== Work to be completed ==
Reproduce each of the lines below character for character, leaving out the pictures.
---------- Available data ----------
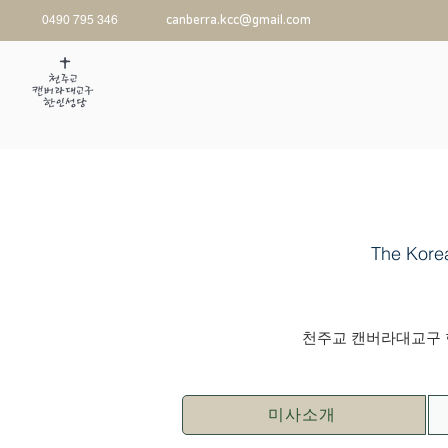
0490 795 346
canberra.kcc@gmail.com
The Kore
천주교 캔버라대교구 한
미사소개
----------
== Completed exercise ==
0490 795 346
canberra.kcc@gmail.com
The Kore
천주교 캔버라대교구 한
미사소개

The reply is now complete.